Werneth nimmt dennoch an, dass es eine geplante Tat war; darauf deutet das anonyme Bekennerschreiben hin, dessen Buchstaben einzeln aus zwei Massenillustrierten ausgeschnitten worden sind. Da keine Fingerabdrücke darauf zu finden waren, hat der Täter vermutlich mit Handschuhen gearbeitet. Zugleich fehlt dieser geplanten Tat jegliches Motiv, das mit den Opfern persönlich zu tun hat: Der Mörder hat die Frauen, die beide erst kurze Zeit in der Ökostation mitarbeiteten, offenbar zufällig ausgesucht.
Dass es sich um keine Beziehungstat handelte, schlossen die Ermittler rasch aus: Die Lebensumstände der jungen Frauen gaben dafür nichts her. Die Sinnlosigkeit des Mordes lenkte die Suche der Polizei auf Leute, die sich nicht normal verhalten – gleichsam einschlägig Verdächtige: kein Ergebnis. Aber sind Täter mit einem psychischen Knax nicht oft Wiederholungstäter? Doch auch das half der Polizei nicht weiter: Weder ist danach noch einmal ein vergleichbares Bekennerschreiben aufgetaucht noch hat es vorher anonyme Schmähschriften gegen die Ökostation gegeben.
Die Tatwaffe blieb bis heute verschwunden
Mit der Handfeuerwaffe vom Kaliber 7,65 mm wird niemals wieder bei einem Verbrechen geschossen. Hatte sie der Täter weggeworfen? Suchaktionen im See des Seeparks brachten nichts: Die Waffe bleibt verschwunden. In der Region Freiburg werden 150 Besitzer amtlich gemeldeter Waffen des gleichen Kalibers überprüft: Die Mordwaffe ist nicht darunter. Und verwertbare DNA-Spuren gibt es ebenfalls nicht.
Im Seepark hörten viele die Schüsse, doch niemand sah die Tat. Einem Zeugen ist kurz vor dem Mord ein Mann vor der Ökostation begegnet – beschreiben kann er ihn nicht.

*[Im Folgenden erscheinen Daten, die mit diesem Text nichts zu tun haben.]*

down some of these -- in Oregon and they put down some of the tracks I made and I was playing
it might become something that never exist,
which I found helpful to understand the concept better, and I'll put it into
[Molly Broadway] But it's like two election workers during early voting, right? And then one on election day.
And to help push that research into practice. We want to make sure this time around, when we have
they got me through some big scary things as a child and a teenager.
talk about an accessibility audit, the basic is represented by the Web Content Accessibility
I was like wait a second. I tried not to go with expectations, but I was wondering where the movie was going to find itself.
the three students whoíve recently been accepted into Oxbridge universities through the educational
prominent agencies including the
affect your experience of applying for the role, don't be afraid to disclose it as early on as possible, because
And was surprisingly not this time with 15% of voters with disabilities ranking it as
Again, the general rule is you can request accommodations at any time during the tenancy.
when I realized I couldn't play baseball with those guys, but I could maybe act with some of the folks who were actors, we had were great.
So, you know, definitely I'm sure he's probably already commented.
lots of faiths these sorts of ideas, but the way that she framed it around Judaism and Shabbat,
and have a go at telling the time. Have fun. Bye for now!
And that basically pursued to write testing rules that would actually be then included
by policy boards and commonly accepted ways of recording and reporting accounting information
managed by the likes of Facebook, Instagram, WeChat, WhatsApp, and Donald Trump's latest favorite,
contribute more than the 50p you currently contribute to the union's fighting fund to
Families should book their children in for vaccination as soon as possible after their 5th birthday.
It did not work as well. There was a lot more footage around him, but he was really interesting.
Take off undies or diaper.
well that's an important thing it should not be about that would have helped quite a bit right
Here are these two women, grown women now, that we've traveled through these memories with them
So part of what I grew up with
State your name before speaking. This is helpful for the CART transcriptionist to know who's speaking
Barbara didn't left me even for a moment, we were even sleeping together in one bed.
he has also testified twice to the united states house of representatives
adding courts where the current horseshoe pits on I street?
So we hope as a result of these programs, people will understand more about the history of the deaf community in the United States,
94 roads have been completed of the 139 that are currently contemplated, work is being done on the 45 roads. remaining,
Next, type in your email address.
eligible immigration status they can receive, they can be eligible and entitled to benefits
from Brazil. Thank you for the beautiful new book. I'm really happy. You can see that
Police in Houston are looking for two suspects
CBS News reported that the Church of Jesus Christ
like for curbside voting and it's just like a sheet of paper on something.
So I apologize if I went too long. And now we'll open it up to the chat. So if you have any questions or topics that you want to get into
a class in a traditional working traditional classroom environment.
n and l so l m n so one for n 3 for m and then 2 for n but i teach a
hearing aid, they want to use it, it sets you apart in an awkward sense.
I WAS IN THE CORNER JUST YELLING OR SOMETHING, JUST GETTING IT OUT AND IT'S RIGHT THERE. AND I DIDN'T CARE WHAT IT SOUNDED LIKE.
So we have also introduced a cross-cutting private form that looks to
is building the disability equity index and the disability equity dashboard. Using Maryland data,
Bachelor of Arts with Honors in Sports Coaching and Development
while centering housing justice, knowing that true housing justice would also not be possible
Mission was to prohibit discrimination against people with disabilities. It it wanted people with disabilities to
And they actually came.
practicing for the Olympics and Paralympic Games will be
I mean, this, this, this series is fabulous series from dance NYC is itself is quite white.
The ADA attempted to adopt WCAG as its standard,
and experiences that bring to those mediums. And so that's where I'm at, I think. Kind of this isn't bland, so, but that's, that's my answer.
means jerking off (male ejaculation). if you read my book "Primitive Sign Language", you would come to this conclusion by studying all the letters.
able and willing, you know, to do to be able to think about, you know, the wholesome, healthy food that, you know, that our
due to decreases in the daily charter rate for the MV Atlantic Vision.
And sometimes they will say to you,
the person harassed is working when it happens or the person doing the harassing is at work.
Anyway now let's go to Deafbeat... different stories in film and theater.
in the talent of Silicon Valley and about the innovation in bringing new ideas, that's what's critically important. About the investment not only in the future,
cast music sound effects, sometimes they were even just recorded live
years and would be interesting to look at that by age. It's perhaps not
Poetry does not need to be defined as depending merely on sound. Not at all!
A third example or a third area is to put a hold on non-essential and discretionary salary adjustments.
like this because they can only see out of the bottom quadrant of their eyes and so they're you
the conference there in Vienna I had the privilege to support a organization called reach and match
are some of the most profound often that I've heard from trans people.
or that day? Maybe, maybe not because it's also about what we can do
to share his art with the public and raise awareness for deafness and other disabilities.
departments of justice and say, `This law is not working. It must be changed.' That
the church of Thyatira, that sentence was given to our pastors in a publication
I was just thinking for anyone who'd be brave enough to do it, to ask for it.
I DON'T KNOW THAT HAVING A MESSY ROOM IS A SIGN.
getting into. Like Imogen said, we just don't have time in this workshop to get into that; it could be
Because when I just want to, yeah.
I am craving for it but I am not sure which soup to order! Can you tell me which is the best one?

Am Tattag war im Gebüsch um die Ökostation in der Mittagszeit ebenfalls ein Mann beobachtet worden – ein Phantombild bringt der Polizei keine sachdienlichen Hinweise.
Werneth ist heute noch die Verzweiflung darüber anzumerken, wie alle Spuren im Sande verliefen. Unter rund 300 Hinweisen nichts, was weiterführte. "Nicht einmal die sonst üblichen Denunzianten haben sich gemeldet." Leicht lässt sich vermuten, dass der Täter im nahen Umfeld der Ökostation wohnte. Aber es gibt keinen Beweis, um ihn festzunageln. "Der Fall lässt sich vermutlich nur durch ein Geständnis klären", meint Werneth.
Oder durch Kommissar Zufall: Am Nachmittag eines jeden 29. November treibt es Werneth zur Ökostation: Vielleicht kommt ja doch der Mörder zum Tatort und benimmt sich auffällig. "An solchen Gedanken merken Sie, wie ich die Chance auf eine Lösung einschätze", sagt Werneth. Trotzdem – die Akte Mordfall Ökostation wird nicht geschlossen.